Conclusion
looking back and next steps
Talk About It
- We created this guide because nothing like it existed
- It is incomplete, and we'd like your help
- Share what you've learned by giving talks like [DelBoca2024]
or on social media
- Preferably Mastodon rather than X or Bluesky, because the latter are single points of institutional failure
- Share what hasn't worked as well so that other people don't have to find those landmines the hard way
- And sharing your experiences during difficult times protects your mental health [Pennebaker2016, Cullen2022]
- Take time to grieve
- The end of years of work will hurt, even if it is voluntary
- Your colleagues may be suffering as well
- And those who haven't been hit (yet) may have survivors' guilt
- Remember: people often become altruistic, resourceful, and brave in the wake of disaster [Solnit2010, Yang2024]
Organize
There's no point surviving today's flood if you drown in tomorrow's.
— variously attributed
- The best way for researchers to take preventive action
is to become active in professional associations
and push them to take meaningful action
- Unfortunately, there aren't meaningful professional associations in the software industry to join and push
- And the idea of doing this makes many people uncomfortable
- Membership in voluntary organizations has declined over several decades [Putnam2020]

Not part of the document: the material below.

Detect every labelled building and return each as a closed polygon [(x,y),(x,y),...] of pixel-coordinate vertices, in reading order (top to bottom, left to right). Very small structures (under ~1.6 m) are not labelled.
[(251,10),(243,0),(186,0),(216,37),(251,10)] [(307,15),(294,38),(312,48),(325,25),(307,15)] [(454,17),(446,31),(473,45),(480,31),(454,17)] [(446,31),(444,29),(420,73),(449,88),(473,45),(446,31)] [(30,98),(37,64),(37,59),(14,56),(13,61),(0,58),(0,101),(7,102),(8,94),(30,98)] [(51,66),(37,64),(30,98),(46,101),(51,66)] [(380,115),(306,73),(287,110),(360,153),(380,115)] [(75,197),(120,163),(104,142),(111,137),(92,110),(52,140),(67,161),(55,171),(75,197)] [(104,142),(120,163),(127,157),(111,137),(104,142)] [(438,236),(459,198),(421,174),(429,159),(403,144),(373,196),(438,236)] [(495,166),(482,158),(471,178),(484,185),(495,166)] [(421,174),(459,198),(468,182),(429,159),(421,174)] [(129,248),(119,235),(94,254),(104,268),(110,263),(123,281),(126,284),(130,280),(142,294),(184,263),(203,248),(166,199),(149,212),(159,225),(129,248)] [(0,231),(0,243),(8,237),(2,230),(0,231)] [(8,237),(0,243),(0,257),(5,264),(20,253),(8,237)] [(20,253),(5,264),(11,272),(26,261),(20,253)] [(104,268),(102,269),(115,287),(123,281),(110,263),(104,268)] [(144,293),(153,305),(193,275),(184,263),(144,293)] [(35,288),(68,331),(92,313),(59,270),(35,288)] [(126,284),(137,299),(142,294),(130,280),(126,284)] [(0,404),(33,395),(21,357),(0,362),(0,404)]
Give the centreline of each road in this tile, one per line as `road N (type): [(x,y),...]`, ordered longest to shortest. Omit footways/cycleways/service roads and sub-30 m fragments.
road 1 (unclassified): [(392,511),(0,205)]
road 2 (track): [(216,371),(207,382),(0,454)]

- Which means we're out of practice
- Unfortunately, the bad guys aren't
- Who is more likely to run for a school board seat: someone with a PhD in epidemiology or an anti-vax conspiracy theorist?

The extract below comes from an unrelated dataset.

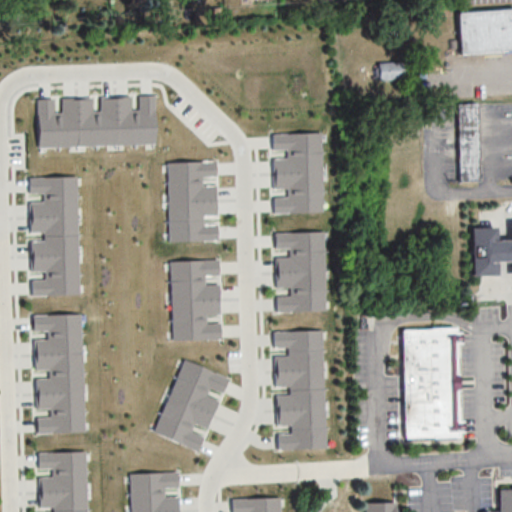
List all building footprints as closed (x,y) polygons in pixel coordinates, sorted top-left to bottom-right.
[(454,11),(458,53),(511,48),(511,20),(511,7),(454,11)] [(376,78),(402,79),(402,62),(377,61),(376,78)] [(154,143),(153,94),(136,95),(137,108),(128,108),(128,96),(97,97),(98,110),(89,110),(89,97),(59,98),(59,111),(51,111),(50,97),(34,98),(36,146),(154,143)] [(453,102),(472,101),(473,108),(473,119),(474,130),(474,149),(475,162),(475,172),(475,179),(456,179),(456,172),(455,163),(455,150),(454,131),(454,119),(453,109),(453,102)] [(270,133),(270,149),(284,149),(285,157),(272,157),(273,188),(286,187),(286,196),(273,196),(273,213),(322,211),(319,131),(270,133)] [(168,241),(217,239),(217,223),(203,223),(203,215),(216,215),(215,184),(202,184),(201,176),(215,176),(215,160),(166,161),(168,241)] [(78,294),(76,176),(27,176),(27,193),(41,193),(41,201),(29,201),(29,231),(42,231),(42,240),(30,240),(31,270),(43,270),(43,279),(30,279),(31,295),(78,294)] [(493,238),(501,238),(509,238),(508,222),(511,221),(511,276),(509,276),(508,260),(502,260),(494,261),(493,238)] [(494,261),(495,273),(470,274),(468,226),(493,226),(493,238),(494,261)] [(325,310),(323,230),(274,231),(274,248),(288,248),(288,256),(276,256),(276,287),(289,286),(289,294),(276,295),(277,311),(325,310)] [(172,339),(221,338),(221,322),(207,322),(206,314),(220,314),(219,283),(205,283),(205,275),(218,274),(218,258),(170,260),(172,339)] [(83,431),(80,313),(31,314),(31,330),(45,330),(46,338),(33,338),(34,369),(46,369),(46,377),(34,377),(35,408),(48,408),(48,416),(35,416),(35,432),(83,431)] [(398,328),(452,326),(452,331),(457,331),(458,342),(453,343),(456,419),(461,419),(462,430),(456,431),(457,436),(402,438),(398,328)] [(326,447),(323,329),(273,330),(274,346),(287,346),(287,354),(275,355),(276,385),(289,385),(289,393),(276,394),(277,424),(291,424),(291,432),(277,432),(277,449),(326,447)] [(197,449),(203,435),(191,430),(193,423),(207,428),(218,399),(206,394),(209,387),(222,392),(228,376),(181,358),(153,433),(197,449)] [(86,511),(85,450),(36,451),(36,468),(50,468),(50,476),(37,476),(38,507),(51,507),(50,511),(86,511)] [(129,511),(177,511),(177,495),(164,495),(163,488),(177,487),(177,471),(128,472),(129,511)] [(496,488),(509,488),(509,485),(511,485),(511,511),(479,511),(484,508),(487,510),(496,510),(496,488)] [(280,511),(280,496),(231,497),(231,511),(280,511)] [(363,511),(363,501),(394,500),(394,511),(363,511)]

- Right now we have to focus on preserving what we have
- But playing defense is just a way to lose more slowly
- See Organizational Change for Open Science for ideas
Exercises
One Thing to Do This Week
Identify one concrete action you will take in the next five working days to make your project easier to close when the time comes. Write it down and share it with a partner, who will follow up with you next week.
Make a Pitch
-
Draft a 90-second verbal pitch to convince one skeptical colleague to join a professional organization or sign onto a collective statement. The pitch must name a specific organization or action, not just the general idea of getting involved.
-
Deliver the pitch to a partner playing a genuinely skeptical colleague: someone who is too busy, thinks individual action is futile, or worries about political exposure in their institution.
What objections came up? Which were hardest to answer? What would you need to know or believe differently to answer them convincingly?